Bring Your Own Neuron Container to Sagemaker Hosting (inf2 or trn1)#

Table of Contents


Neuron developer flow on SageMaker Neo

You can use a SageMaker Notebook or an EC2 instance to compile models and build your own containers for deployment on SageMaker Hosting using ml.inf2 instances. In this developer flow, you provision a Sagemaker Notebook or an EC2 instance to train and compile your model to Inferentia. Then you deploy your model to SageMaker Hosting using the SageMaker Python SDK.

You may not need to create a container to bring your own code to Amazon SageMaker. When you are using a framework such as TensorFlow or PyTorch that has direct support in SageMaker, you can simply supply the Python code that implements your algorithm using the SDK entry points for that framework.

Follow the steps bellow to setup your environment. Once your environment is set you’ll be able to follow the Compiling and Deploying HuggingFace Pretrained BERT on Inf2 on Amazon SageMaker Sample.

Setup Environment#

  1. Create a Compilation Instance:

    If using an EC2 instance for compilation only you can use any instances to compile a model. It is recommended that you start with an c5.4xlarge instance. If using an EC2 instance for compilation and test a model you can use an Inf2 instance. Follow these steps to launch an Inf2 instance:

    • Please follow the instructions at launch an Amazon EC2 Instance to launch an Inf2 instance, when choosing the instance type at the EC2 console. Please make sure to select the correct instance type. To get more information about Inf2 instances sizes and pricing see Inf2 web page.

    • When choosing an Amazon Machine Image (AMI) make sure to select Deep Learning AMI with Conda Options. Please note that Neuron Conda environments are supported only in Ubuntu 18 DLAMI and Amazon Linux2 DLAMI, Neuron Conda environments are not supported in Amazon Linux DLAMI.

    • After launching the instance, follow the instructions in Connect to your instance to connect to the instance


    You can also launch the instance from AWS CLI, please see AWS CLI commands to launch inf2 instances.

    If using an SageMaker Notebook for compilation, follow the instructions in Get Started with Notebook Instances to provision the environment.

    It is recommended that you start with an ml.c5.4xlarge instance for the compilation. Also, increase the volume size of you SageMaker notebook instance, to accomodate the models and containers built locally. A volume of 10GB is sufficient.

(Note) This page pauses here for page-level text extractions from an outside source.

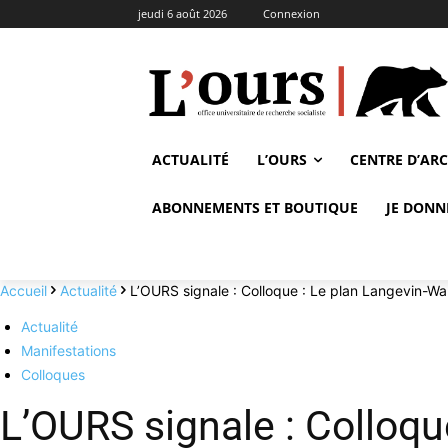
jeudi 6 août 2026
Connexion
ACTUALITÉ
L’OURS
CENTRE D’AR
ABONNEMENTS ET BOUTIQUE
JE DONN
Accueil
Actualité
L’OURS signale : Colloque : Le plan Langevin-Wal
Actualité
Manifestations
Colloques
L’OURS signale : Colloqu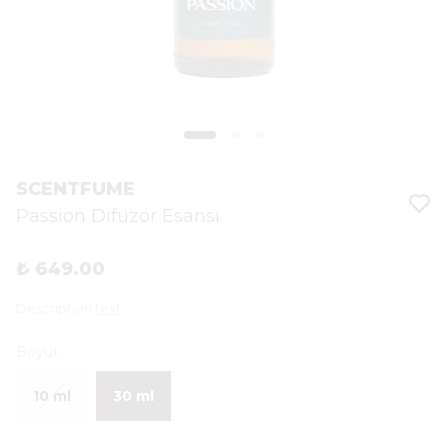
SCENTFUME
Passion Difüzör Esansı
₺ 649.00
Description
text
Boyut
10 ml
30 ml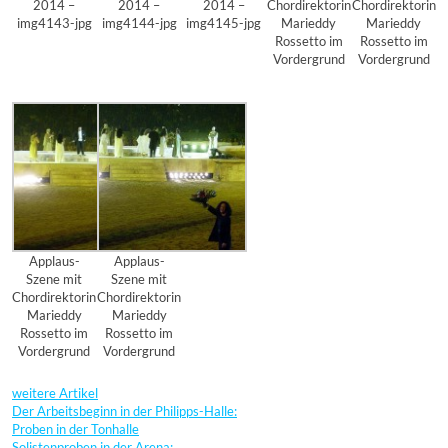
2014 –
2014 –
2014 –
Chordirektorin
Chordirektorin
img4143-jpg
img4144-jpg
img4145-jpg
Marieddy
Marieddy
Rossetto im
Rossetto im
Vordergrund
Vordergrund
Applaus-
Applaus-
Szene mit
Szene mit
Chordirektorin
Chordirektorin
Marieddy
Marieddy
Rossetto im
Rossetto im
Vordergrund
Vordergrund
weitere Artikel
Der Arbeitsbeginn in der Philipps-Halle:
Proben in der Tonhalle
Solistenproben in der Arena: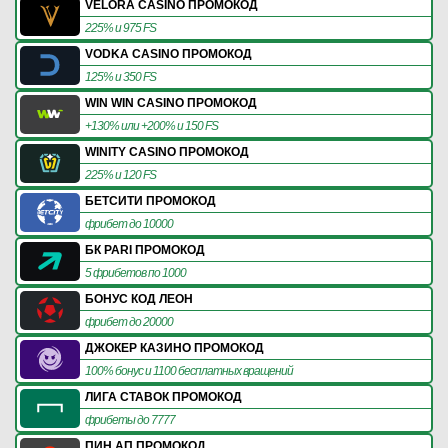
VELORA CASINO ПРОМОКОД
225% и 975 FS
VODKA CASINO ПРОМОКОД
125% и 350 FS
WIN WIN CASINO ПРОМОКОД
+130% или +200% и 150 FS
WINITY CASINO ПРОМОКОД
225% и 120 FS
БЕТСИТИ ПРОМОКОД
фрибет до 10000
БК PARI ПРОМОКОД
5 фрибетов по 1000
БОНУС КОД ЛЕОН
фрибет до 20000
ДЖОКЕР КАЗИНО ПРОМОКОД
100% бонус и 1100 бесплатных вращений
ЛИГА СТАВОК ПРОМОКОД
фрибеты до 7777
ПИН АП ПРОМОКОД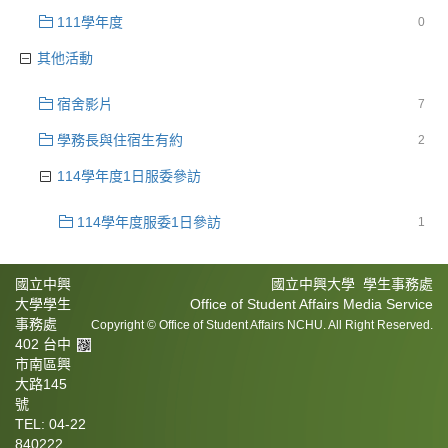
111學年度
0
其他活動
宿舍影片
7
學務長與住宿生有約
2
114學年度1日服委參訪
114學年度服委1日參訪
1
國立中興
國立中興大學 學生事務處
大學學生
Office of Student Affairs Media Service
事務處
Copyright © Office of Student Affairs NCHU. All Right Reserved.
402 台中
市南區興
大路145
號
TEL: 04-22
840222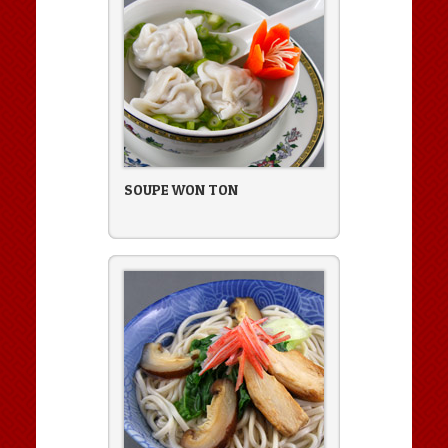
SOUPE WON TON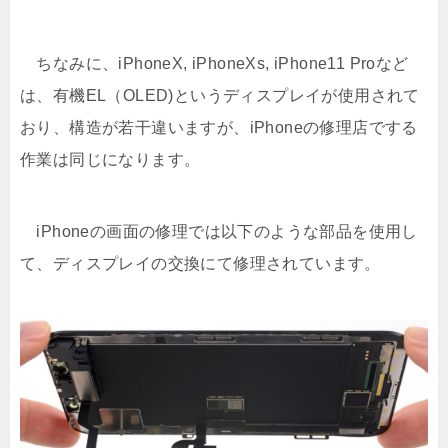
ちなみに、iPhoneX, iPhoneXs, iPhone11 Proなど
は、有機EL（OLED)というディスプレイが使用されて
おり、構造が若干違いますが、iPhoneの修理店でする
作業は同じになります。
iPhoneの画面の修理では以下のような部品を使用し
て、ディスプレイの交換にて修理されています。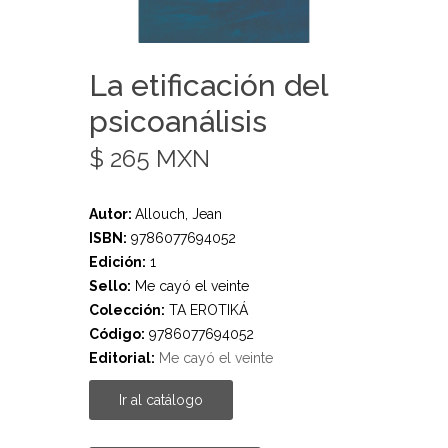
La etificación del
psicoanálisis
$ 265 MXN
Autor:
Allouch, Jean
ISBN:
9786077694052
Edición:
1
Sello:
Me cayó el veinte
Colección:
TA EROTIKÁ
Código:
9786077694052
Editorial:
Me cayó el veinte
Ir al catálogo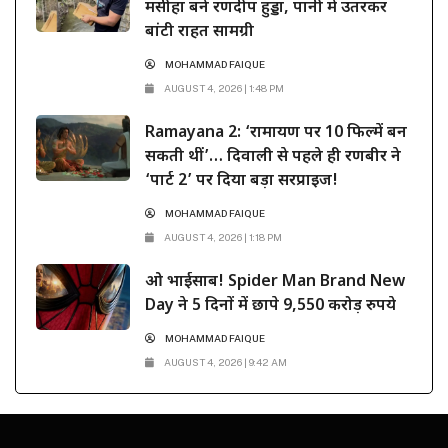
मसीहा बने रणदीप हुड्डा, पानी में उतरकर
बांटी राहत सामग्री
MOHAMMAD FAIQUE
AUGUST 4, 2026 | 1:48 PM
Ramayana 2: ‘रामायण पर 10 फिल्में बन
सकती थीं’… दिवाली से पहले ही रणबीर ने
‘पार्ट 2’ पर दिया बड़ा सरप्राइज!
MOHAMMAD FAIQUE
AUGUST 4, 2026 | 1:18 PM
ओ भाईसाब! Spider Man Brand New
Day ने 5 दिनों में छापे 9,550 करोड़ रुपये
MOHAMMAD FAIQUE
AUGUST 4, 2026 | 9:42 AM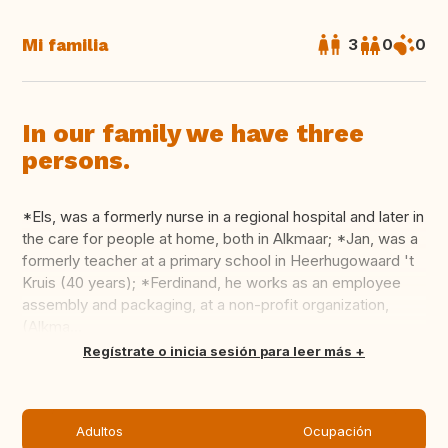
Mi familia
3
0
0
In our family we have three
persons.
*Els, was a formerly nurse in a regional hospital and later in
the care for people at home, both in Alkmaar; *Jan, was a
formerly teacher at a primary school in Heerhugowaard 't
Kruis (40 years); *Ferdinand, he works as an employee
assembly and packaging, at a non-profit organization,
(Alkma...
Traducir
Regístrate o inicia sesión para leer más
Adultos
Ocupación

    To compile the model in the SageMaker Notebook instance, you’ll need to install the Neuron Compiler and Neuron Framework Extensions. Follow the Compiling and Deploying HuggingFace Pretrained BERT on Inf2 on Amazon SageMaker Sample to install the environments.

  2. Set up the environment to compile a model, build your own container and deploy:

    To compile your model on EC2 or SageMaker Notebook, follow the Set up a development environment section on the EC2 Setup Environment documentation.

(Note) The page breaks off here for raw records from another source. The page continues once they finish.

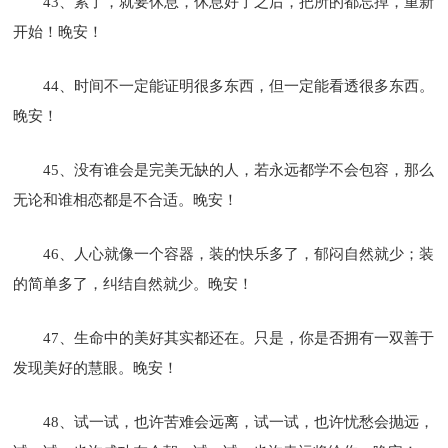
43、累了，就要休息，休息好了之后，把所的都忘掉，重新
开始！晚安！
44、时间不一定能证明很多东西，但一定能看透很多东西。
晚安！
45、没有谁会是完美无缺的人，若永远都学不会包容，那么
无论和谁相恋都是不合适。晚安！
46、人心就像一个容器，装的快乐多了，郁闷自然就少；装
的简单多了，纠结自然就少。晚安！
47、生命中的美好其实都还在。只是，你是否拥有一双善于
发现美好的慧眼。晚安！
48、试一试，也许苦难会远离，试一试，也许忧愁会抛远，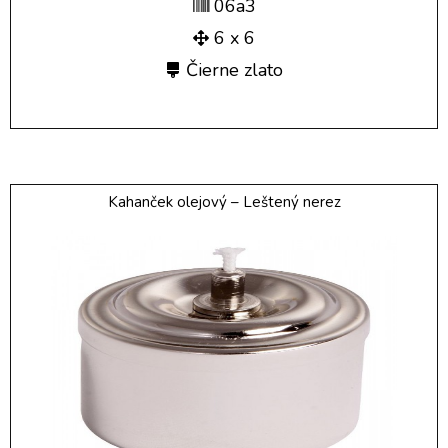
06a3
6 x 6
Čierne zlato
Kahanček olejový – Leštený nerez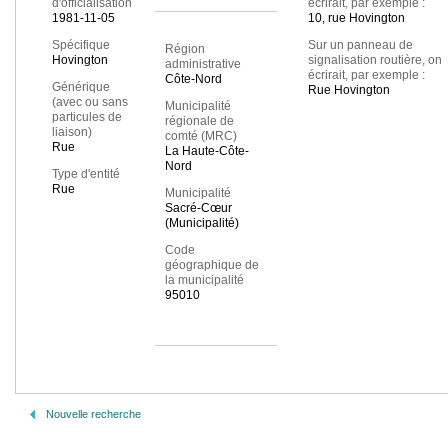
d'officialisation
écrirait, par exemple :
1981-11-05
10, rue Hovington
Spécifique
Sur un panneau de
Région
Hovington
signalisation routière, on
administrative
écrirait, par exemple :
Côte-Nord
Générique
Rue Hovington
(avec ou sans
Municipalité
particules de
régionale de
liaison)
comté (MRC)
Rue
La Haute-Côte-
Nord
Type d'entité
Rue
Municipalité
Sacré-Cœur
(Municipalité)
Code
géographique de
la municipalité
95010
Nouvelle recherche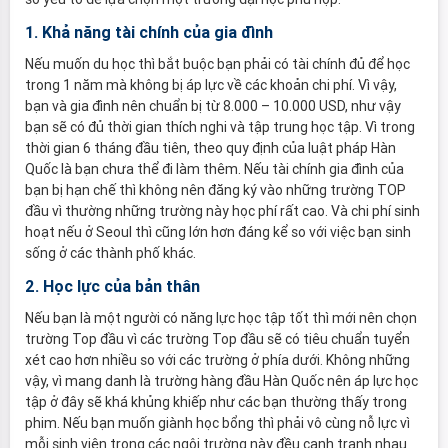
1. Khả năng tài chính của gia đình
Nếu muốn du học thì bắt buộc bạn phải có tài chính đủ để học
trong 1 năm mà không bị áp lực về các khoản chi phí. Vì vậy,
bạn và gia đình nên chuẩn bị từ 8.000 – 10.000 USD, như vậy
bạn sẽ có đủ thời gian thích nghi và tập trung học tập. Vì trong
thời gian 6 tháng đầu tiên, theo quy định của luật pháp Hàn
Quốc là bạn chưa thể đi làm thêm. Nếu tài chính gia đình của
bạn bị hạn chế thì không nên đăng ký vào những trường TOP
đầu vì thường những trường này học phí rất cao. Và chi phí sinh
hoạt nếu ở Seoul thì cũng lớn hơn đáng kể so với việc bạn sinh
sống ở các thành phố khác.
2. Học lực của bản thân
Nếu bạn là một người có năng lực học tập tốt thì mới nên chọn
trường Top đầu vì các trường Top đầu sẽ có tiêu chuẩn tuyển
xét cao hơn nhiều so với các trường ở phía dưới. Không những
vậy, vì mang danh là trường hàng đầu Hàn Quốc nên áp lực học
tập ở đây sẽ khá khủng khiếp như các bạn thường thấy trong
phim. Nếu bạn muốn giành học bổng thì phải vô cùng nỗ lực vì
mỗi sinh viên trong các ngôi trường này đều cạnh tranh nhau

    Refer to Adapting Your Own Inference Container documentation for information on how to bring your own containers to SageMaker Hosting.

    Make sure to add the AmazonEC2ContainerRegistryPowerUser role to your IAM role ARN, so you’re able to build and push containers from your SageMaker Notebook instance.


    The container image can be created using Tutorial How to Build and Run a Neuron Container.